CHICKPEA AND LENTIL CURRY
Recipe Raphaella Frame-tolmie
2T oil 1 large onion, chopped 1t each of ground coriander, ground cumin, turmeric, garam masala 1T grated fresh ginger salt and pepper, to taste 150g red lentils 2 medium carrots 1 cup cauliflower florets 300g butternut, peeled
and cubed 400ml coconut milk 300ml vegetable stock 1×400g tin chickpeas, drained
and rinsed 150g baby spinach juice of 1 lemon plain yoghurt, fresh coriander,
naan bread, to serve
Heat the oil in a large saucepan and sauté the onion until soft and translucent. Add the spices and ginger, and cook until fragrant. Season with salt and pepper, and add the lentils, carrots, cauliflower and butternut.

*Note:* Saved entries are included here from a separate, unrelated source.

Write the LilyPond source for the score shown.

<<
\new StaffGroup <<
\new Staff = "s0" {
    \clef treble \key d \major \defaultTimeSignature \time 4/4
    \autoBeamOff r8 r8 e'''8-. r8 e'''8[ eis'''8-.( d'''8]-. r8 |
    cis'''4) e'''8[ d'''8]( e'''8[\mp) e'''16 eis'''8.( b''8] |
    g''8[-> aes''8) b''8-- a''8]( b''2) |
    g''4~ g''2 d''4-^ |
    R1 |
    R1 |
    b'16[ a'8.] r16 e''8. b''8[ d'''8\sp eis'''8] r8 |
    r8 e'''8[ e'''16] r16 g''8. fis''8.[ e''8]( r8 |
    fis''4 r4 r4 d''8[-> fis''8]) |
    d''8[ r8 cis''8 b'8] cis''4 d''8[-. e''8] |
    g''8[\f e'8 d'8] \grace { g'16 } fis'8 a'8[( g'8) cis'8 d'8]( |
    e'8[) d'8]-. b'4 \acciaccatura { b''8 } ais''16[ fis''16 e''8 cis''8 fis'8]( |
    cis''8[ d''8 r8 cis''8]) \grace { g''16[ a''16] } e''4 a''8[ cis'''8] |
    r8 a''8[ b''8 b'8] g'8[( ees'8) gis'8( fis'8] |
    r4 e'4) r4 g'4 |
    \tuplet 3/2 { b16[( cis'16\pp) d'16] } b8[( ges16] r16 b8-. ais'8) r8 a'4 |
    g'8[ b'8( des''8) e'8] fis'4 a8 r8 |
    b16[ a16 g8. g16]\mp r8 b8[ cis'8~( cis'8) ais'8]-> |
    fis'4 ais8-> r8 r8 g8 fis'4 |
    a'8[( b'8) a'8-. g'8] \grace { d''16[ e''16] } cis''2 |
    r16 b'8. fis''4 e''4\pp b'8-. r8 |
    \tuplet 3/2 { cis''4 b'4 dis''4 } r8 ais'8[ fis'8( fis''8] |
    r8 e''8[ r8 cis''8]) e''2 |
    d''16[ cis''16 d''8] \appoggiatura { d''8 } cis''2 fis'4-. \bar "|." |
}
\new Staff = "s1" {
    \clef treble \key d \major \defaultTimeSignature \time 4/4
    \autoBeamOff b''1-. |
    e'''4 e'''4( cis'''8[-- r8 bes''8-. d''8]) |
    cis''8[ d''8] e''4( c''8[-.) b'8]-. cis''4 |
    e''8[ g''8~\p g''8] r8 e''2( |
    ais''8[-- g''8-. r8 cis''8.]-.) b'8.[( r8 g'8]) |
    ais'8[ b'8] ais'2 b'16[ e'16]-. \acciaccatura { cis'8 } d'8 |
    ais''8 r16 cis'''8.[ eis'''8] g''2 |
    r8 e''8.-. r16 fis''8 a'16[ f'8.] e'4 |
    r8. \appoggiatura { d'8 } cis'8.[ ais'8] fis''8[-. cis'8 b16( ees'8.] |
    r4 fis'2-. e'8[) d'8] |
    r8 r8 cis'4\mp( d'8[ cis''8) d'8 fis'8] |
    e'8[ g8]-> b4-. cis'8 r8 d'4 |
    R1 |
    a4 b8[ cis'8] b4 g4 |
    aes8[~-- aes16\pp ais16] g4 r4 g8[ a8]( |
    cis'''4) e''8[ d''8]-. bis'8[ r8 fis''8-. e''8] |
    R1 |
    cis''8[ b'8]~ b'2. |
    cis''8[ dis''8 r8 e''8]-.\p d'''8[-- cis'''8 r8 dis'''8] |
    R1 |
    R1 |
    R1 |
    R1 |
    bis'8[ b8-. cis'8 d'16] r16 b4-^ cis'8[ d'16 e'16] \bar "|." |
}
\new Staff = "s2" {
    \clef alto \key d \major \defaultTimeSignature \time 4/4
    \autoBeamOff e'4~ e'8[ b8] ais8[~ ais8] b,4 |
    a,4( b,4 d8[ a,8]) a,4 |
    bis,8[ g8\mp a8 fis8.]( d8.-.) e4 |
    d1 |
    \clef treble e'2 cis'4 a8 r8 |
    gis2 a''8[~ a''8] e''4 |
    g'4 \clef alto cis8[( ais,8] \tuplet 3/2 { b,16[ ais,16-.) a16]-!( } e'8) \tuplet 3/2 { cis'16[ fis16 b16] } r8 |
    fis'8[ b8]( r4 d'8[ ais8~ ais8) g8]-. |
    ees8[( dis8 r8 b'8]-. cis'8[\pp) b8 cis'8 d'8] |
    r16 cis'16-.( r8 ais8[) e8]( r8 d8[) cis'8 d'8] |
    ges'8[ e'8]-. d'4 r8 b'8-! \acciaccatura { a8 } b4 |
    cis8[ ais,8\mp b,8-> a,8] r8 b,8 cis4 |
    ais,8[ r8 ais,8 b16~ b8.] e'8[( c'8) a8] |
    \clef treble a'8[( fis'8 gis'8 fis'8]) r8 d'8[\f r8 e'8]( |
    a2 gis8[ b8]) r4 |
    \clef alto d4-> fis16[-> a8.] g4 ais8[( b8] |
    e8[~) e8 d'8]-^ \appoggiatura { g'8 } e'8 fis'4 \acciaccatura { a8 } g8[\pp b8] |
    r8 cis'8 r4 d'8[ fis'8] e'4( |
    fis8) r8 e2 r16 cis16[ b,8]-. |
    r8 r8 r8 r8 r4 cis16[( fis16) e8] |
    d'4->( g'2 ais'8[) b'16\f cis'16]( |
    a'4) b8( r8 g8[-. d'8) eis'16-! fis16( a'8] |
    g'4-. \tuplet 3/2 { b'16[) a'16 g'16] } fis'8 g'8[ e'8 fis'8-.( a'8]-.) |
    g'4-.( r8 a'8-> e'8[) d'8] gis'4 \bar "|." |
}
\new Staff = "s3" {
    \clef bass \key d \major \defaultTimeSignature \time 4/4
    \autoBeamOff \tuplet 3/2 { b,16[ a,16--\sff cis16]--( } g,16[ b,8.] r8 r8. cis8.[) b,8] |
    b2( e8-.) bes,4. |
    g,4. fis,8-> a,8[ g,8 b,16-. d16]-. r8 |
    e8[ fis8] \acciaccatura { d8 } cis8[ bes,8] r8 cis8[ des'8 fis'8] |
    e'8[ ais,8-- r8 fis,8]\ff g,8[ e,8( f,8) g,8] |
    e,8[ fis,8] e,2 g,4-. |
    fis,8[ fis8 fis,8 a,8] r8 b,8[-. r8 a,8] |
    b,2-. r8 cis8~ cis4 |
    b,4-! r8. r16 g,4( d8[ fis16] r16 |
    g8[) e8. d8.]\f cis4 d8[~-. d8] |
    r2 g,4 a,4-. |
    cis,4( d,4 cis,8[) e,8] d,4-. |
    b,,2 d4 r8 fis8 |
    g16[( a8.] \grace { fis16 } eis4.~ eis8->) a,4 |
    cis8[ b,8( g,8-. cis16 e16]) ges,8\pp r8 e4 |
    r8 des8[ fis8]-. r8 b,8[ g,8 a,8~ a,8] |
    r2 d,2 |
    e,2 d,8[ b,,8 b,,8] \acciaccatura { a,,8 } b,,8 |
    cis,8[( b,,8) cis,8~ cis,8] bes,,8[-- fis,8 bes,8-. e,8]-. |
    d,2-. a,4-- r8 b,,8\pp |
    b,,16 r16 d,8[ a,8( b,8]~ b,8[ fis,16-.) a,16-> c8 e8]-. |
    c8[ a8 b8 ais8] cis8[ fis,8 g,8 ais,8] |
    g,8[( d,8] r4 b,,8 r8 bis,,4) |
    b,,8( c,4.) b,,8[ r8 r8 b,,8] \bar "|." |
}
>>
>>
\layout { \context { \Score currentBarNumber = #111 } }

Pour in the coconut milk and stock. Bring to the boil and reduce the heat to a simmer, cooking until the lentils are tender.
Add the chickpeas and spinach, and stir through until the spinach has wilted but is still bright green. Remove from the heat, adjust the seasoning and add a squeeze of lemon juice.
Serve hot with dollops of plain yoghurt, garnished with fresh coriander leaves and with warm naan bread on the side.